Alaa El Aswany nous ouvre les yeux sur ce qui se passe au Moyen-Orient. Comme cela est stipulé en quatrième de couverture ; « nous comprenons un peu mieux comment va l'Egypte, certes, mais aussi comment va le monde et - peut-être également - pourquoi explosent les bombes... C'est un magnifique roman racontant le quotidien de ces hommes et de ces femmes habitants dans l'un des plus beaux bâtiments de la rue Soliman Pacha au Caire : l'immeuble Yacoubian.
Du rez-de-chaussée à la terrasse, Il y a de la vie, on s'engueule, on s'aime, on se bagarre, on y croise des personnages différents comme Taha, fils du concierge, qui rêve de devenir policier et qui sombrera vite dans le désespoir et la révolte qui le fera prendre part au djihad.
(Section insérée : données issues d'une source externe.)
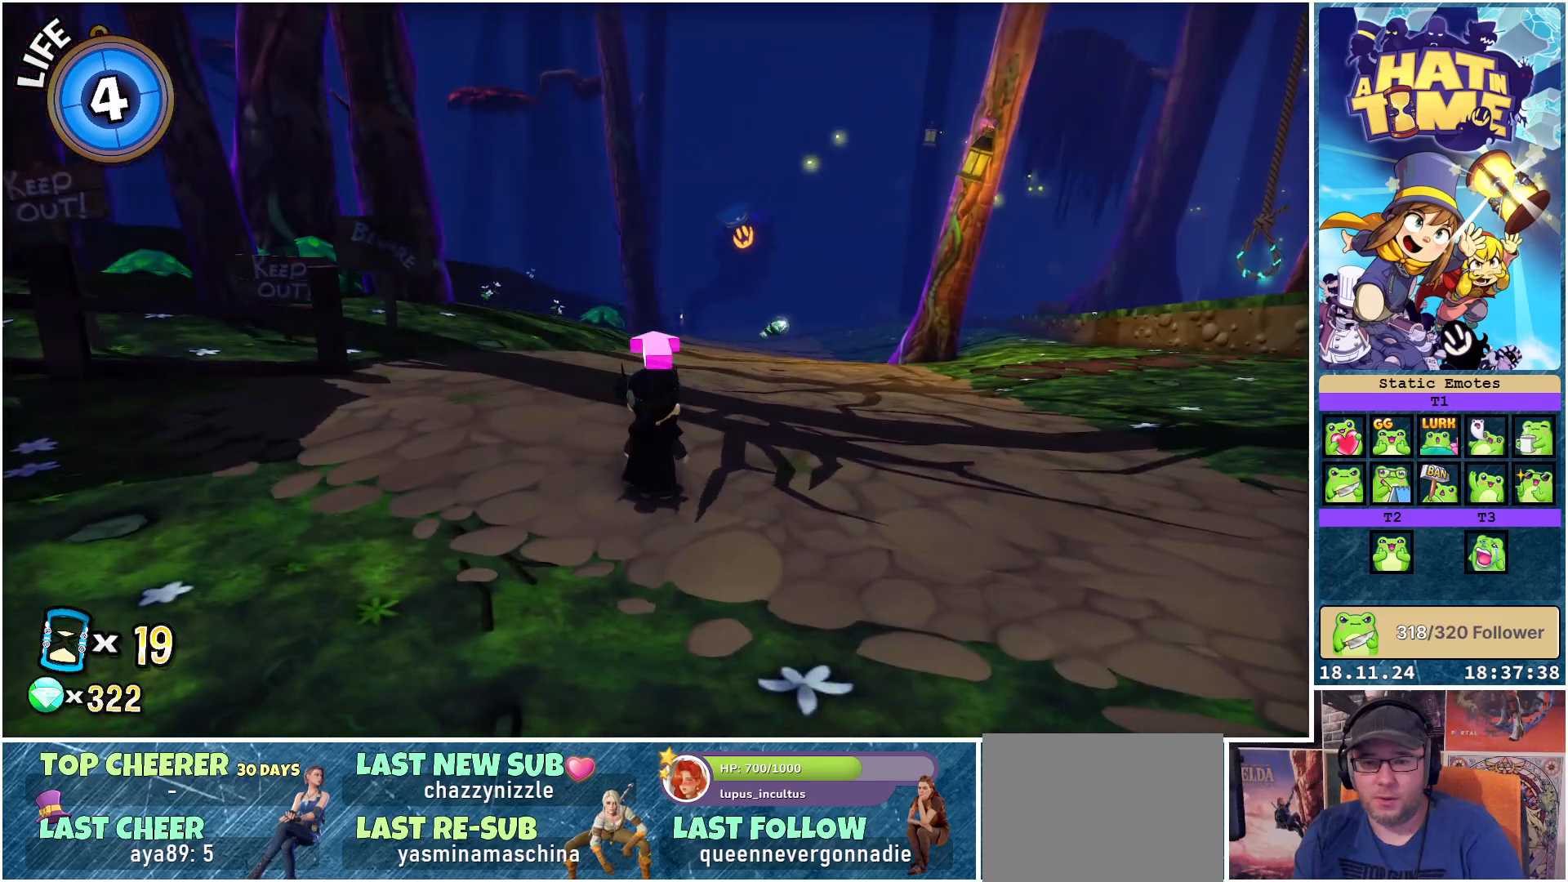
{"buttons": [], "left_stick": "center", "right_stick": "center", "events": [[67, "right_stick", "down-right"], [383, "right_stick", "center"]]}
La belle Boussaïna qui doit oublier sa vertu, accepter le harcèlement sexuel de son employeur, si elle veut garder son emploi. Zaki Dessouki. aristocrate lettré, amoureux des femmes et de la France, raconte l'Égypte d'hier et d'aujourd'hui et qui a fait le choix de rester dans son pays malgré la misère absolue plutôt que de partir comme le font tous les jeunes qui fuient cette société où l'armée et la police ont tous les droits, où la pression islamiste est de plus en plus forte, où les homosexuels doivent se cacher sous peine de mort, et où les femmes ne peuvent vivre libres. C'est tout ça que nous raconte Alaa El Aswany sans cynisme, mais avec un regard tendre sur ses personnages qui se battent pour survivre.